Richiamo alcune parole nelle quali egli descrive i passi che ritiene necessari per attuare un’efficace evangelizzazione in Milano e nella città mondiale. Le prendo tutte per comodità di riferimento dalle Conversazioni notturne a Gerusalemme (Mondadori 2008). Le scelgo tra quelle che segnalavano la percezione drammatica dell’insufficienza di quanto si stava attuando.
Egli afferma che non bisogna temere il conflitto: “Se nella Chiesa regna troppa calma, sento la nostalgia di Gesù di lanciare sulla terra il fuoco ardente dell’entusiasmo” (p. 44). “Confido nella radicalità della parola di Gesù che dobbiamo tradurre nel nostro mondo” (p. 109).
Occorre avere uno sguardo ampio, capace di abbracciare l’intera umanità, oltre la distinzione tra credenti e non credenti: “Nella Bibbia, Dio ama gli stranieri, aiuta i deboli, vuole che soccorriamo e serviamo in diversi modi tutti gli uomini” (p. 20). “Voglio una Chiesa aperta, che guardi lontano” (p. 109).
La chiamata al coraggio Martini la rivolge ai singoli, ai giovani, agli educatori e a tutti: “Oggi in Europa la situazione della Chiesa esige delle decisioni”, “Manca la prossima generazione” (p. 42). “Oggi molte cose avvengono per paura” (p. 27).
Occorre “rendere indipendenti i cristiani” istruendoli a “vivere con la Bibbia” in modo da “trovare risposte personali a domande fondamentali” senza dipendere costantemente dall’autorità: “La parrocchia e la Grande Chiesa diventerebbero un contesto che procura stimoli e supporto, non necessariamente un magistero da cui il cristiano dovrebbe dipendere” (p. 66).
Quanto alla predicazione in materia sessuale osserva che “in passato la Chiesa si è forse pronunciata anche troppo intorno al sesto comandamento: talvolta sarebbe stato meglio tacere” (p. 94).

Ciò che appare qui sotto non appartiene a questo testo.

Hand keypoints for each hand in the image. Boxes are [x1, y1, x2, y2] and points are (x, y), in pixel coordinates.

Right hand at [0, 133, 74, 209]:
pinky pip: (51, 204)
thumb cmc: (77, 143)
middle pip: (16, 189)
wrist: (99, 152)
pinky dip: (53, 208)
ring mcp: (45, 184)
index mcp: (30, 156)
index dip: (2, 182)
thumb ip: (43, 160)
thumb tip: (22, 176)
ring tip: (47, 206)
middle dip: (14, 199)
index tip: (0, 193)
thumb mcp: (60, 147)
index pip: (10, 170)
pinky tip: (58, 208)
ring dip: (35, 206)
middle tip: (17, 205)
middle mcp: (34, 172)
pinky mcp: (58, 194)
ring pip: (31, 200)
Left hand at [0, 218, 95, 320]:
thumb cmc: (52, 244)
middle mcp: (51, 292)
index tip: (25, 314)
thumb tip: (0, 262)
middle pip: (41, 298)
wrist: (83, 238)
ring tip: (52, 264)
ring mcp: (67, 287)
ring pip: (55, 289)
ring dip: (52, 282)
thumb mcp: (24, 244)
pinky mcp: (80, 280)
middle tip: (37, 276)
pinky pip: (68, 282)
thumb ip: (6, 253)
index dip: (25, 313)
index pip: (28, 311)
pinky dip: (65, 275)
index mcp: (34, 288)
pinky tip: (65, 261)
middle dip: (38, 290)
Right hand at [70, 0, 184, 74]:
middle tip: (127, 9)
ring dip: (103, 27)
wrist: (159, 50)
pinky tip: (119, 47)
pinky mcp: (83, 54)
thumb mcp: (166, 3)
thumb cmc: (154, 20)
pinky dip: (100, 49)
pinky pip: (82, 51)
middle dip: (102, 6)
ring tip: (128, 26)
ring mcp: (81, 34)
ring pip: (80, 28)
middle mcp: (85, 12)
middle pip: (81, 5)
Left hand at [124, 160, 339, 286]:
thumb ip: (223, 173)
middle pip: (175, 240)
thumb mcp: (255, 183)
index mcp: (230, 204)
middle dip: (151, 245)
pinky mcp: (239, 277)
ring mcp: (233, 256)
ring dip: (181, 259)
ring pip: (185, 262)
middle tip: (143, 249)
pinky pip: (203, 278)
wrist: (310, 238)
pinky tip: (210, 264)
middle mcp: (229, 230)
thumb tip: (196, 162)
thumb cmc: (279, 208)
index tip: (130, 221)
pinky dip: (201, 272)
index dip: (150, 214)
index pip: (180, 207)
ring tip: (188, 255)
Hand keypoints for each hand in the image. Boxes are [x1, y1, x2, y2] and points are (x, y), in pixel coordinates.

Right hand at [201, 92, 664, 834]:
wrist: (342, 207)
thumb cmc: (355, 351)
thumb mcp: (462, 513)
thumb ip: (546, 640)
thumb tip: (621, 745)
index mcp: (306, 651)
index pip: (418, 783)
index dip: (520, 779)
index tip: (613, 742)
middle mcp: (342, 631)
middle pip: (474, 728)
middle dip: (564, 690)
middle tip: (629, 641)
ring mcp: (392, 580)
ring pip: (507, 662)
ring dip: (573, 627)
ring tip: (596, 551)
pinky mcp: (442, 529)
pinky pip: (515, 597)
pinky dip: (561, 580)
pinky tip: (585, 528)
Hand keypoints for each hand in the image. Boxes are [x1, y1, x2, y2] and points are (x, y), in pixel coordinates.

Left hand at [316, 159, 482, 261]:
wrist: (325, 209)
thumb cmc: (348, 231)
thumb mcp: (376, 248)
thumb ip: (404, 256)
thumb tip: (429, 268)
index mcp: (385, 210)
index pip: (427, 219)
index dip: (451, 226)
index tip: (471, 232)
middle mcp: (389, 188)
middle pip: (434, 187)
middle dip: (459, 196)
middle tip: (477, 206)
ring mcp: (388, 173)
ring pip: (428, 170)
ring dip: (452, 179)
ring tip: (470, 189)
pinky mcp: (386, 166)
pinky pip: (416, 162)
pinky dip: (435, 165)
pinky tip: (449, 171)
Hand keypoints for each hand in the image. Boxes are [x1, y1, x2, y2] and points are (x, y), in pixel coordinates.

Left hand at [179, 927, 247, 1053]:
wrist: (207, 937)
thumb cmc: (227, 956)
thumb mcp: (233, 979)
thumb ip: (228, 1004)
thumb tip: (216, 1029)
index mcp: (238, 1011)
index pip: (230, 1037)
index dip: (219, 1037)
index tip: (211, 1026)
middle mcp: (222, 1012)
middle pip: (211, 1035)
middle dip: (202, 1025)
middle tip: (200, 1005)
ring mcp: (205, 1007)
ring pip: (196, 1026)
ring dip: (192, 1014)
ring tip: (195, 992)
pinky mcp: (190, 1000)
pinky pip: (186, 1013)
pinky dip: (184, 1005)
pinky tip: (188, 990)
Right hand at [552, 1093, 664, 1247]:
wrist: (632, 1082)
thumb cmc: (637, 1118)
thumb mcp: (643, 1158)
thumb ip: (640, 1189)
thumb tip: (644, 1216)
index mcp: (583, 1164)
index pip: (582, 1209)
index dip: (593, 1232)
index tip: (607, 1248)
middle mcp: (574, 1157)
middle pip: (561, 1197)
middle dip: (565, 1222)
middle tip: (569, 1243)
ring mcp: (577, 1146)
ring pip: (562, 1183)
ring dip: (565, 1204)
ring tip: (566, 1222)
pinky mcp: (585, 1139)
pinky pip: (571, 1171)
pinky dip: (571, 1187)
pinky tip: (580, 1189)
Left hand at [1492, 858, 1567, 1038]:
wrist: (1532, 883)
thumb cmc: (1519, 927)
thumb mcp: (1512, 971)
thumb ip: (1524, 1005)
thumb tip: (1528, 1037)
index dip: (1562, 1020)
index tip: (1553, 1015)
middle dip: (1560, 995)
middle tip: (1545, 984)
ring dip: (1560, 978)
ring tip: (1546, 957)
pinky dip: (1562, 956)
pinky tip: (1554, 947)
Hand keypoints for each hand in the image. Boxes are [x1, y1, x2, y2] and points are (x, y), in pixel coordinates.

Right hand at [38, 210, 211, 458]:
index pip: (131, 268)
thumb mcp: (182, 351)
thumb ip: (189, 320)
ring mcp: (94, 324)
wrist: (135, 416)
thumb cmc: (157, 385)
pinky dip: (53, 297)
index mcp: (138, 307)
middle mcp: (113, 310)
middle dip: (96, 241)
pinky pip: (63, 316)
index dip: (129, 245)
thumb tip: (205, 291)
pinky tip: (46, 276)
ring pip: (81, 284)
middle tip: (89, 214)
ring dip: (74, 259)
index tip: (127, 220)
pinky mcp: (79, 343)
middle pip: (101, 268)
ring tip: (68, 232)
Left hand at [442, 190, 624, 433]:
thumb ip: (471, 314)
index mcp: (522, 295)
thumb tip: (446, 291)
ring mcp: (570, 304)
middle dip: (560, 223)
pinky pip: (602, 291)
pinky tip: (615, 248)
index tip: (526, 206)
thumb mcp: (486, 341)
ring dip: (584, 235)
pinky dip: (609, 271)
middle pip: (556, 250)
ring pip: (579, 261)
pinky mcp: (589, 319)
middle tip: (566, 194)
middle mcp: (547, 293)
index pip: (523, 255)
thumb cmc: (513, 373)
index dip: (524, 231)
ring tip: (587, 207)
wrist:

Si tratterà di “accompagnare” la maturazione dei giovani “con benevolenza, interrogando e pregando” (p. 96), tenendo conto che “la Bibbia limita in modo evidente i messaggi sulla sessualità” (p. 97).
Rapida conclusione con l’occhio allo stacco dalla lezione di Martini che ci viene dall’irruzione sulla scena di papa Francesco. Dalla pedagogia intellettuale dell’uno a quella popolare e fattuale dell’altro. Dalla mediazione culturale alla scelta dei poveri. Dalla sollecitazione dialogica alla “Chiesa in uscita”. Dall’ultimo grande vescovo della tradizione europea al primo papa latino-americano.
Ora che Francesco è venuto a Milano questa lettura a specchio ci è più facile. E possiamo intendere le parole del cardinale Scola che ha qualificato la novità di Francesco come “un pugno nello stomaco” e che ha detto all’Avvenire del 25 marzo: “Francesco lo sto scoprendo ora”.